*Supplied records*
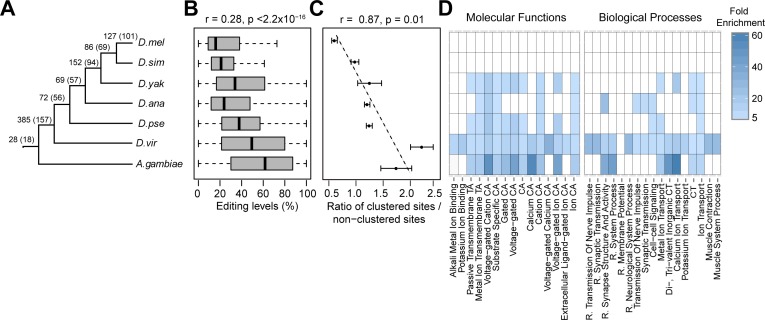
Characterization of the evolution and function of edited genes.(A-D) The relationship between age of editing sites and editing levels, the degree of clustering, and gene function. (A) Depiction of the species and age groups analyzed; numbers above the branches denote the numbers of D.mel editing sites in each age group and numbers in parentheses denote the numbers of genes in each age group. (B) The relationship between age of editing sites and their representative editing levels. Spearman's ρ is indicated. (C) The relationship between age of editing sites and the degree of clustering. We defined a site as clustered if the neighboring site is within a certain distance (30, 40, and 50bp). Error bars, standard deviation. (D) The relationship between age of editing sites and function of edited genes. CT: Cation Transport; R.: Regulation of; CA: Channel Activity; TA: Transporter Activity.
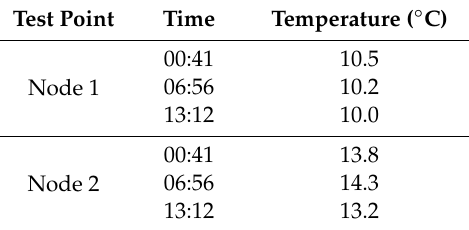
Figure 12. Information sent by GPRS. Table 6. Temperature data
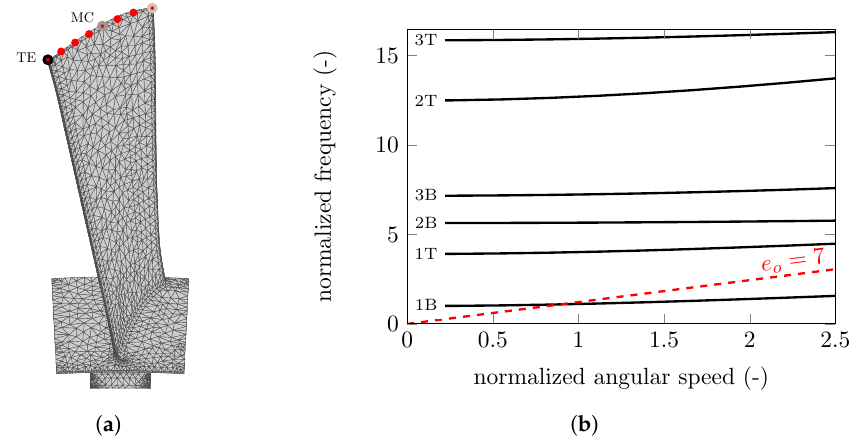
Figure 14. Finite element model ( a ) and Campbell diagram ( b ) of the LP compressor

--

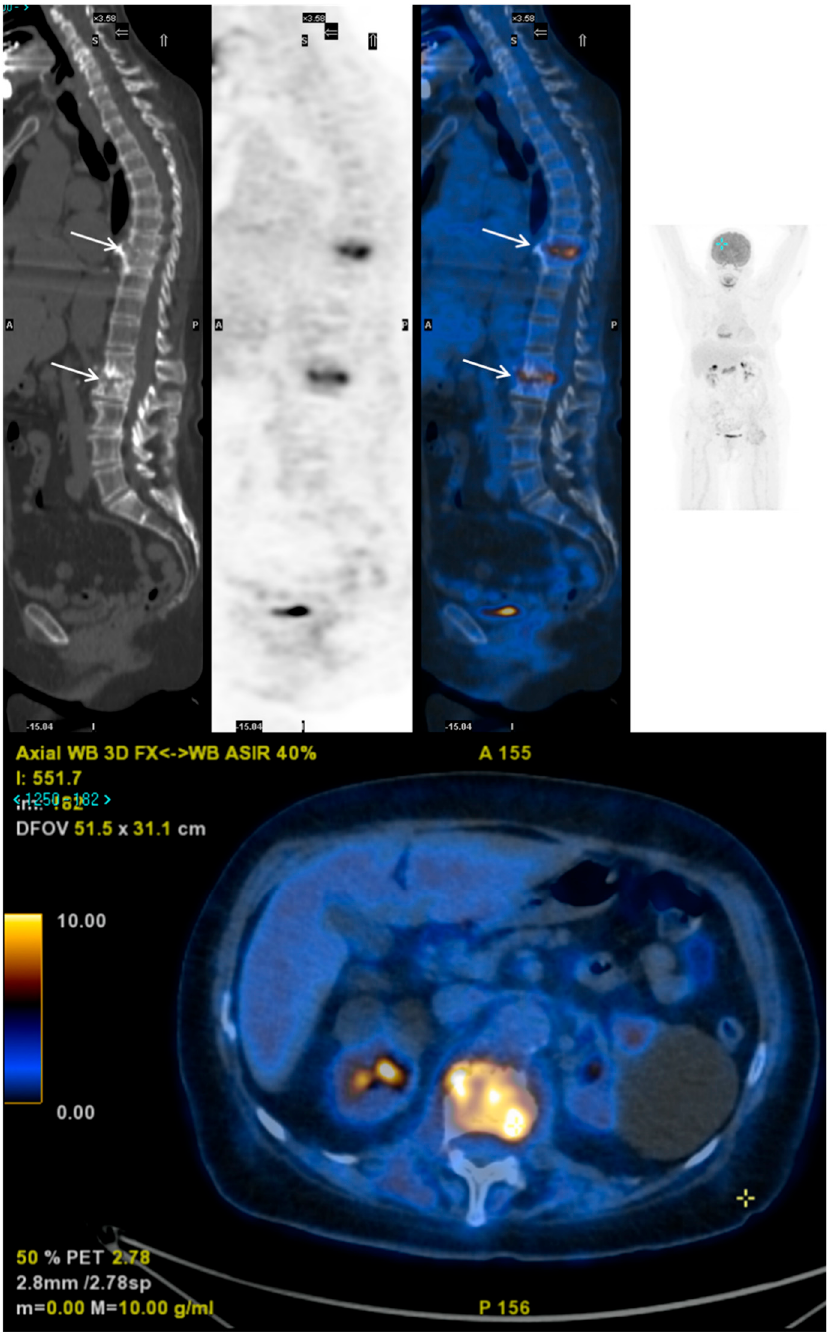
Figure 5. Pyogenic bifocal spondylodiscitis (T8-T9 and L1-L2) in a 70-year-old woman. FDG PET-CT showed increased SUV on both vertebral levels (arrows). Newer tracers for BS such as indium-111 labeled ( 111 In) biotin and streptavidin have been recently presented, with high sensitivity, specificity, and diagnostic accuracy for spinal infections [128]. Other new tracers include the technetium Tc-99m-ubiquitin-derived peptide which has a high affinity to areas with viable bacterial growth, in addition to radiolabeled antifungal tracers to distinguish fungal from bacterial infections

...

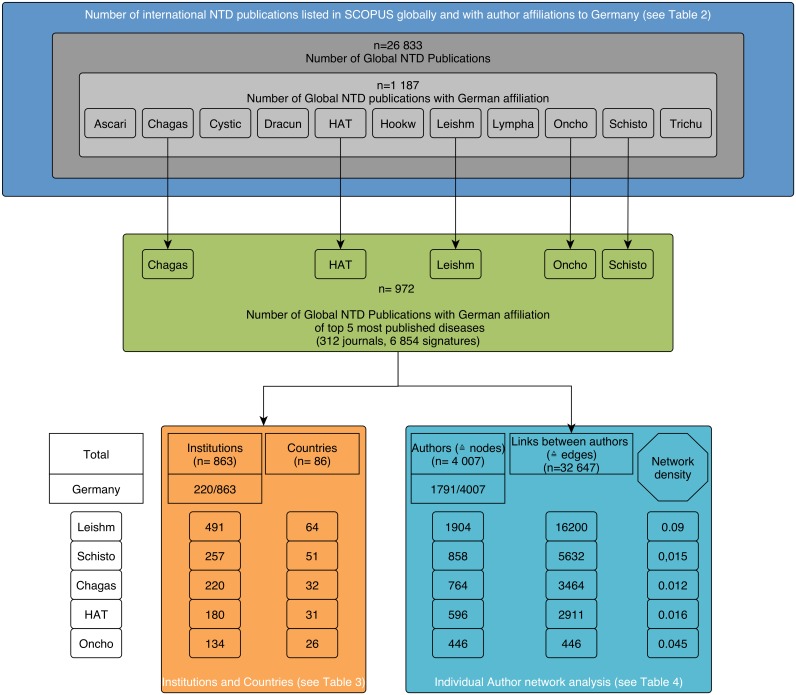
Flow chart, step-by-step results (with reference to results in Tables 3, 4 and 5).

*Activity*
Above are the records; return the lines in them from the one with "Characterization of the" to the one with "Figure 14. Finite", inclusive, exactly and without images.

*Response area*
Characterization of the evolution and function of edited genes.(A-D) The relationship between age of editing sites and editing levels, the degree of clustering, and gene function. (A) Depiction of the species and age groups analyzed; numbers above the branches denote the numbers of D.mel editing sites in each age group and numbers in parentheses denote the numbers of genes in each age group. (B) The relationship between age of editing sites and their representative editing levels. Spearman's ρ is indicated. (C) The relationship between age of editing sites and the degree of clustering. We defined a site as clustered if the neighboring site is within a certain distance (30, 40, and 50bp). Error bars, standard deviation. (D) The relationship between age of editing sites and function of edited genes. CT: Cation Transport; R.: Regulation of; CA: Channel Activity; TA: Transporter Activity.
Figure 12. Information sent by GPRS. Table 6. Temperature data
Figure 14. Finite element model ( a ) and Campbell diagram ( b ) of the LP compressor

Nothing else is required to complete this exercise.